I think that's possibly what they were getting at. Assuming the chance of
death is constant (which is rather an oversimplification, as it certainly
isn't in real life), the chance of dying on each day declines
monotonically (as you can only die on a day if you didn't die on any of
the preceding days). Which leads to the rather surprising statement that,
assuming you are alive right now, you're always more likely to die today
than any later day (the probability of dying on any past day being zero,
of course).

Given this assumption, the day someone is most likely to die is the first
one, which is technically their zeroth birthday even if most people
wouldn't consider it so. Each of the following 364 days has a lower
chance of death. So of the people who die before their first birthday,
more die on the day they were born than any other day of the year.

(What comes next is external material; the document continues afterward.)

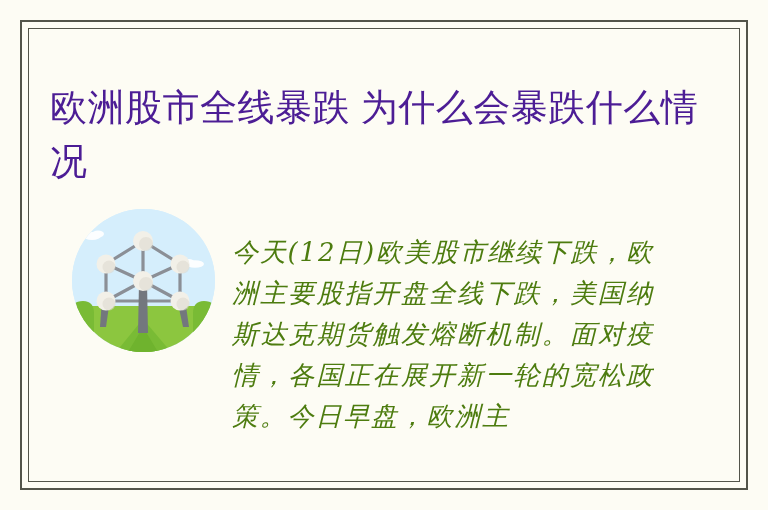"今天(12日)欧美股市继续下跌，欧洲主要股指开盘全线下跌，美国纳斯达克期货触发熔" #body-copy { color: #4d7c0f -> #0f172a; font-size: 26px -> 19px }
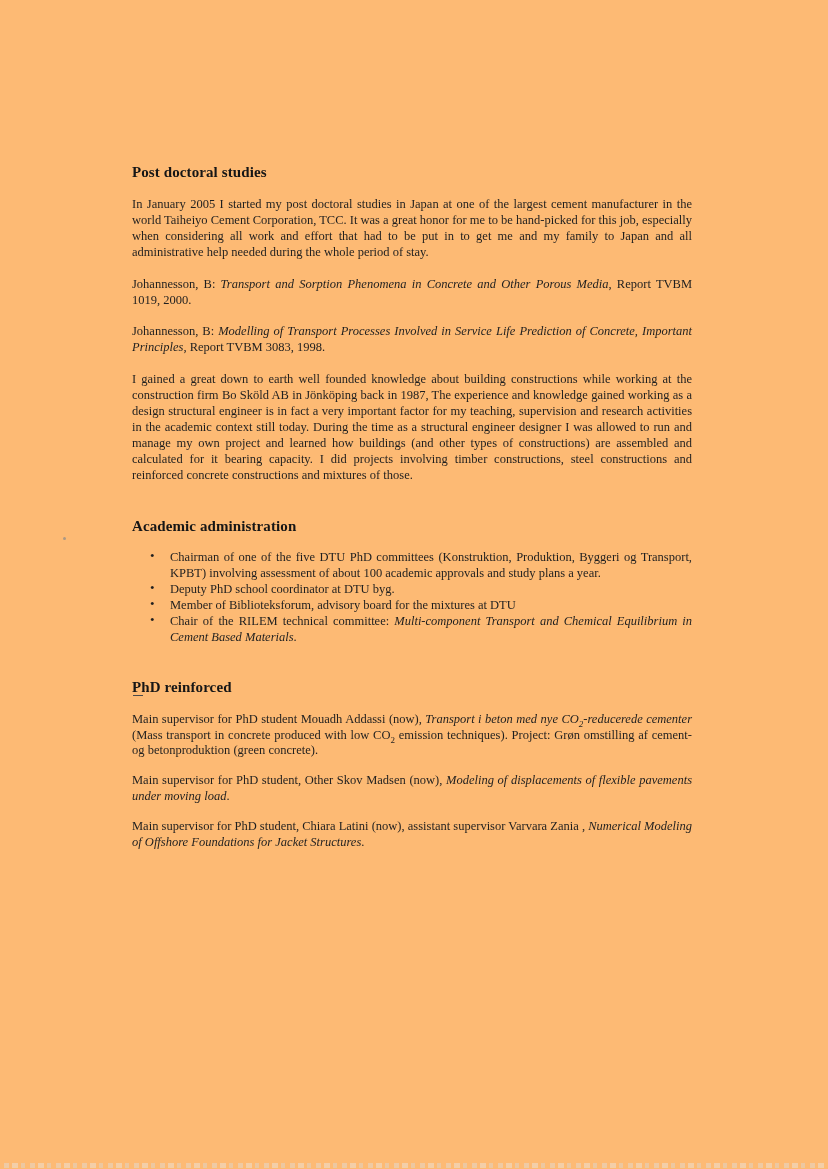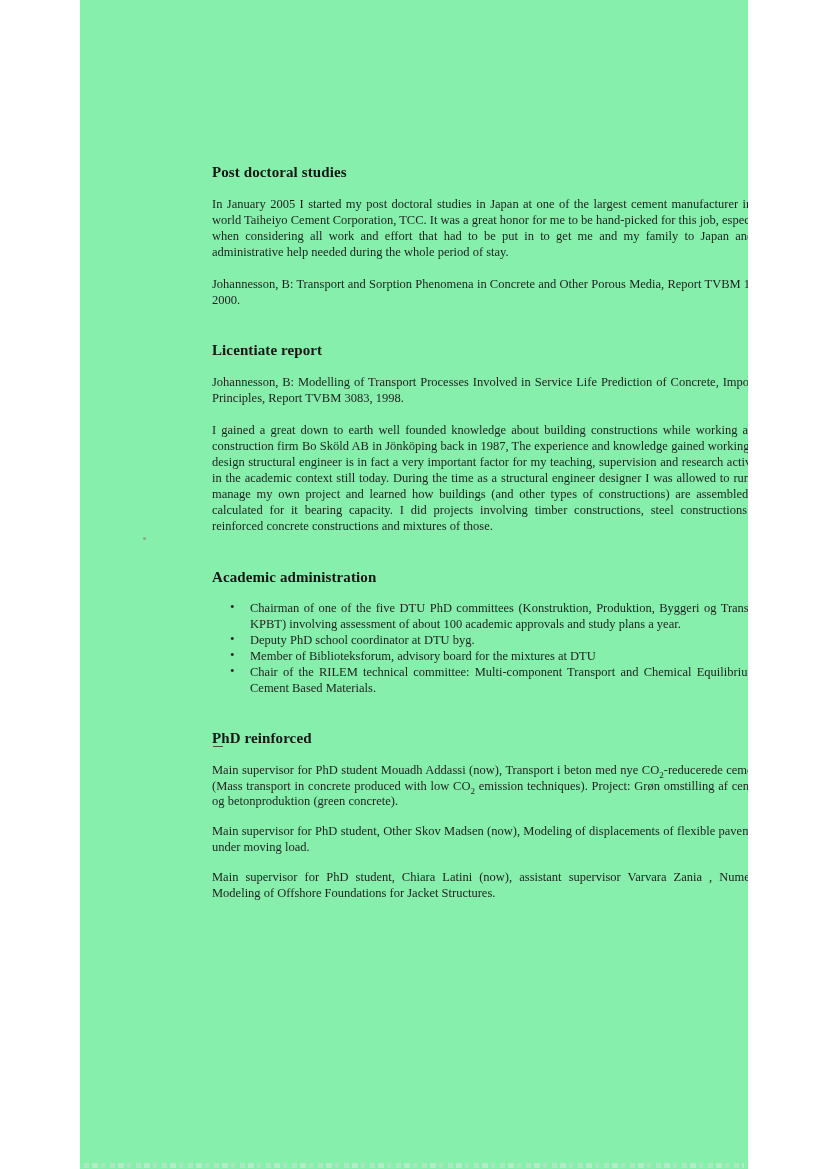"Post doctoral studies" .page { background: #86efac -> #fdba74; width: 668px -> 828px }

However, the same is true of the following year - assuming they made it
to their first birthday, they either die that day or have a lower chance
of dying on each of the subsequent 364 days. So of the people who made it
to the start of their 1st birthday, more die on that birthday than on any
other day of that year.

The same applies to the year beginning on the second birthday, and each
subsequent year. Since each birthday has more deaths than the following
364 unbirthdays, when you total the deaths on each day of the year the
birthday must be the highest.

Note that I've ignored leap years, though. People who were born on
February 29th are rather unlikely to die on their birthday - which may or
may not be enough to throw the above argument. I've also assumed that the
first day of a baby's life is 24 hours long (which usually isn't the
case), and the constant chance of death each day. So actually this
probably isn't true in real life, as there's too many complications that
mean the simple mathematical model can't apply.

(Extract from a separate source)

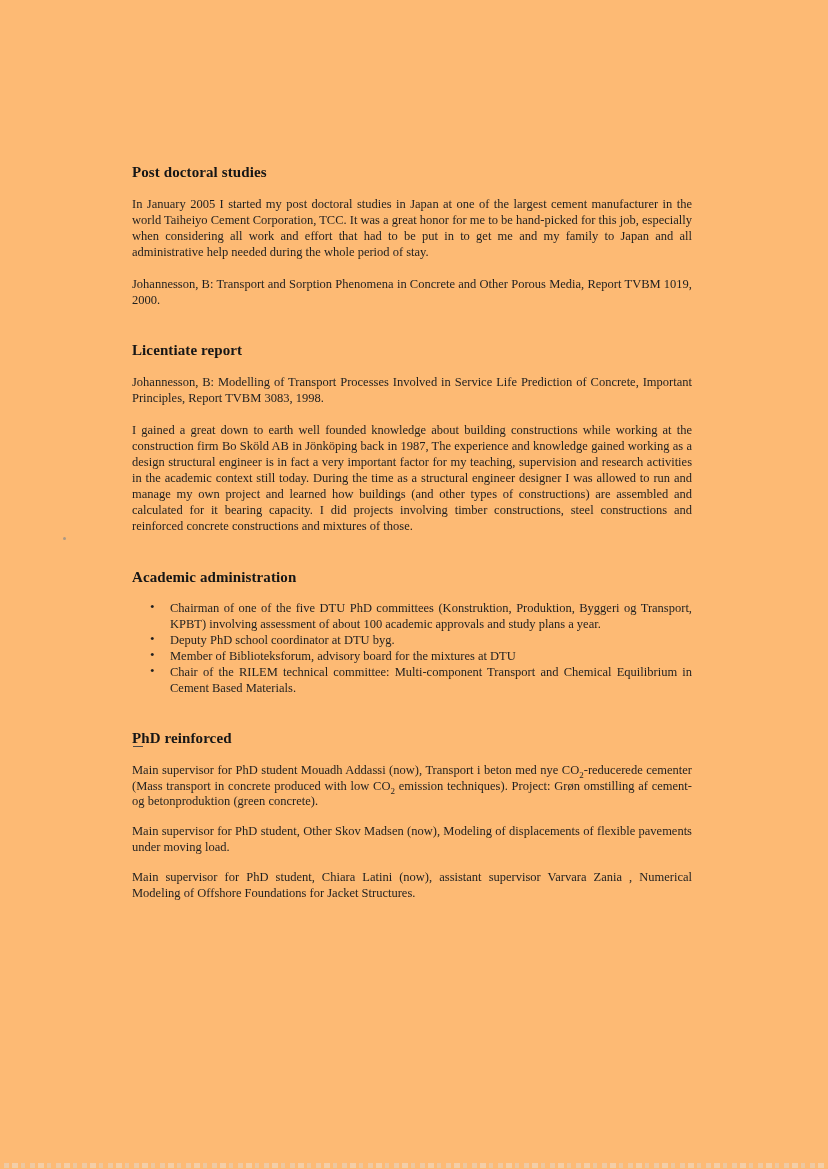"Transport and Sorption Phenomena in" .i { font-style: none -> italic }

"Which leads to the rather surprising statement that, assuming you are alive
right now, you're always more likely to die today than any later day (the
probability of dying on any past day being zero, of course)."

Could you go over that bit again. I don't really follow your reasoning. I
would have thought the probability of dying on any given day will *increase*
for each successive day, once you get past a certain age. And even before
that age-related effect kicks in, why is your chance of dying today always
greater than the chance of dying tomorrow. Is there something that I'm not
quite understanding?

You allude to neonatal mortality in your paragraph that refers to the
"zeroth birthday". Very true. But assuming you survive this "boundary
effect", won't the chance of dying stabilise to more or less the same chance
on every date, maybe with a gradual decreasing (the theory you mention) or a
gradual increasing (for elderly people) probability as each day passes. I
don't see what is special about exactly n calendar years from your date of
birth which makes the probability of death increase on that date and
decrease again after it.

Also, in your "rather surprising statement", is that increased probability
of dying today rather than tomorrow masked by factors such a seasonal
variation in death date?

And would you expect a 10-year-old to find any of this "blindingly obvious"
to offer it as an explanation? Or anyone except a statistician to know much
about it? I *think* the guy that proposed the question was a geographer, but
I could be wrong.


In the wiki article about The Birthday Effect, it mentions that
statistically males tend to die at a greater rate just before their birthday
and females just after it. I wonder what causes that difference?